• PROBLEM DESCRIPTION
Quote each line of the items below verbatim, omitting the pictures.

BEGIN DATA TO USE

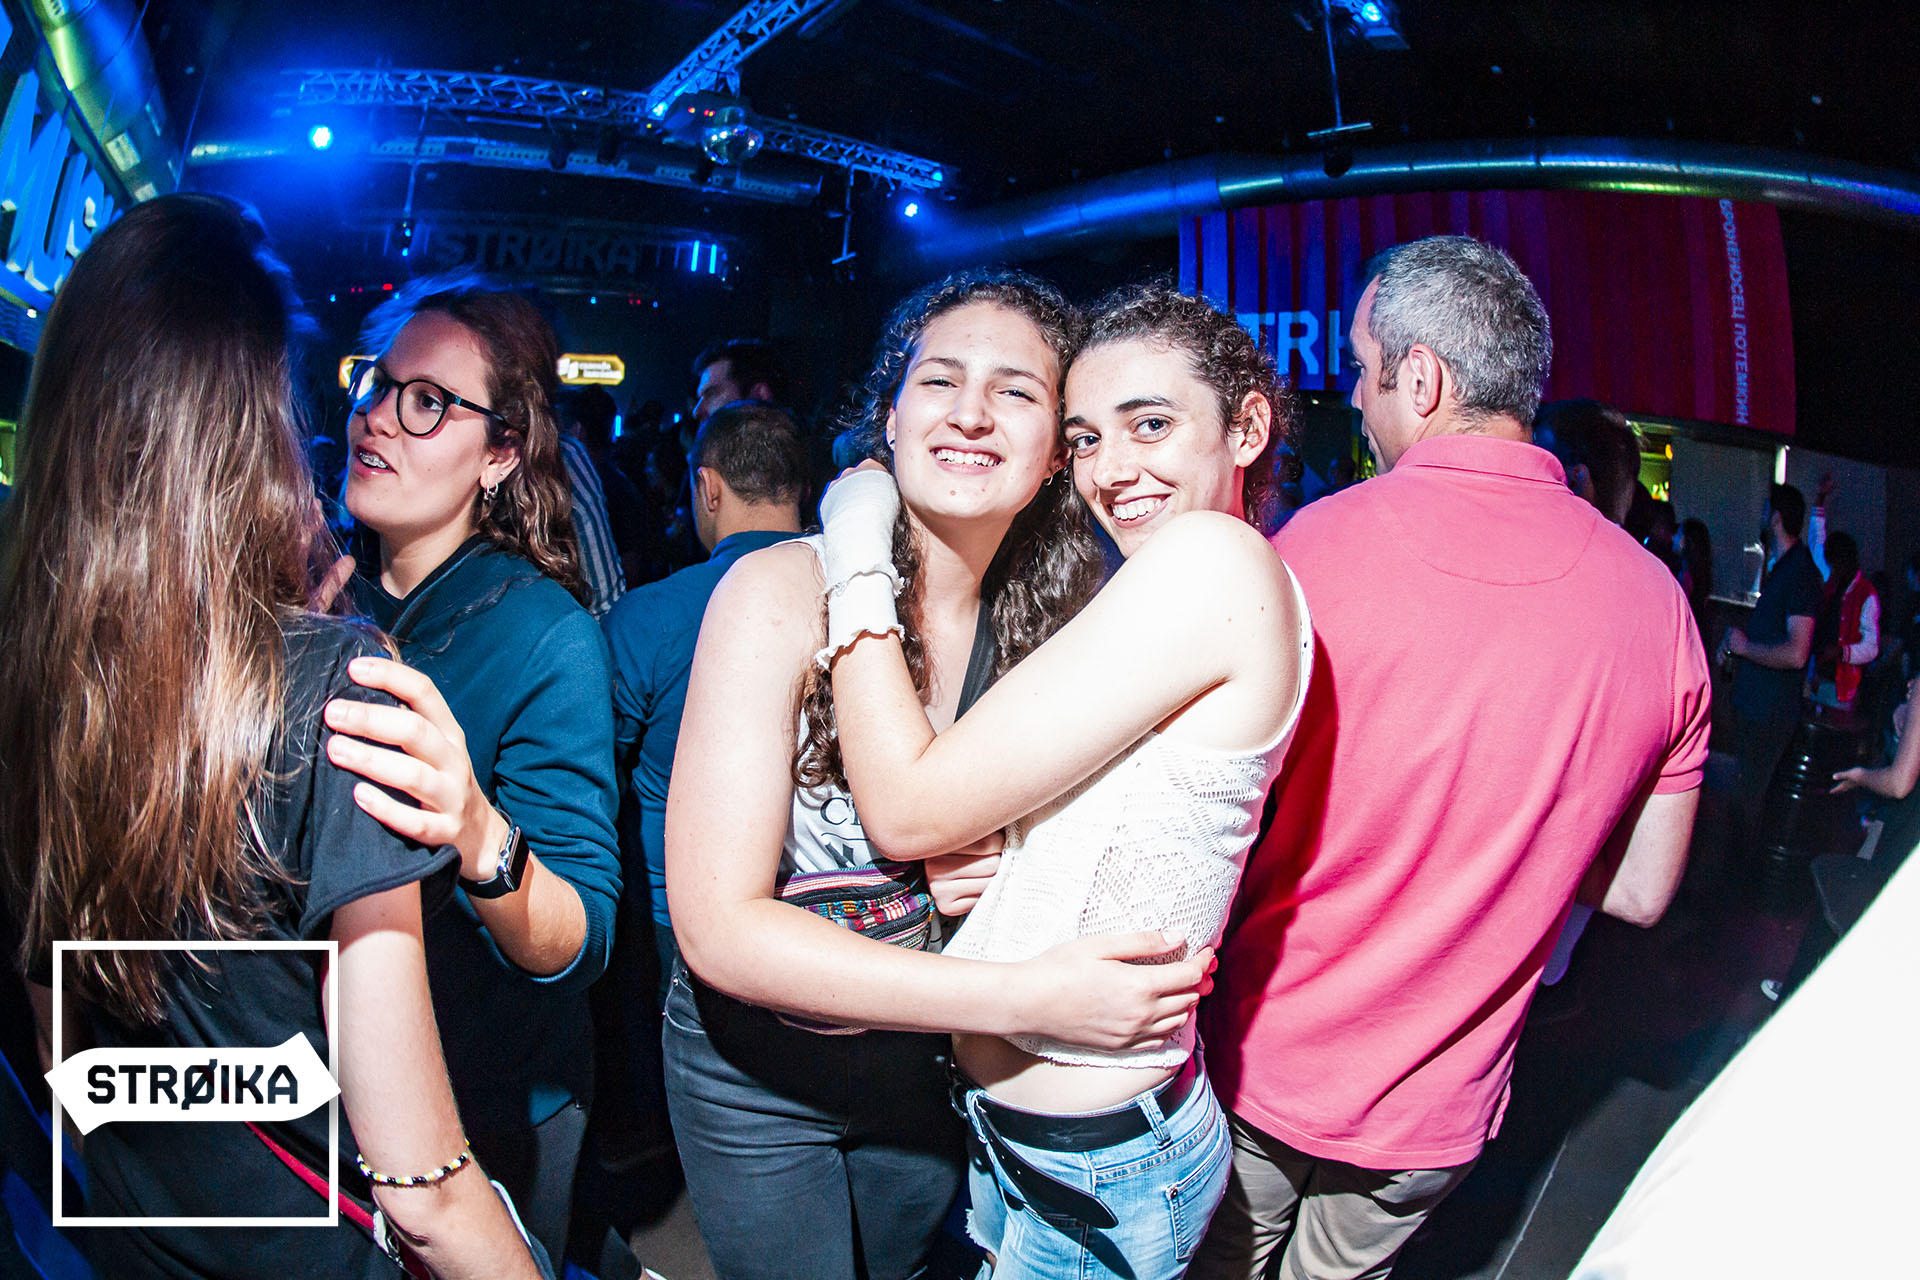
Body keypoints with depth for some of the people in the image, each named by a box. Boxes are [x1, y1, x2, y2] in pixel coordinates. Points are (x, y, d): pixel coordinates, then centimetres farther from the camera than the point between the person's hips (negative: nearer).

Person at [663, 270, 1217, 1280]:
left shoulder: (1052, 615, -9)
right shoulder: (781, 592, -24)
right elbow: (718, 923, -28)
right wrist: (1022, 998, -32)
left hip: (928, 1052, 4)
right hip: (757, 1067, -3)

END DATA TO USE

• RESPONSE FOR THIS EXERCISE
Body keypoints with depth for some of the people in the image, each named by a box. Boxes are [x1, y1, x2, y2] in pixel coordinates. Points are (x, y, d): pixel coordinates, then centimetres farther from the camera than the point between the person's hips (negative: nearer).

Person at [663, 270, 1217, 1280]:
left shoulder: (1052, 615, -9)
right shoulder: (781, 592, -24)
right elbow: (718, 923, -28)
right wrist: (1022, 998, -32)
left hip: (928, 1052, 4)
right hip: (757, 1067, -3)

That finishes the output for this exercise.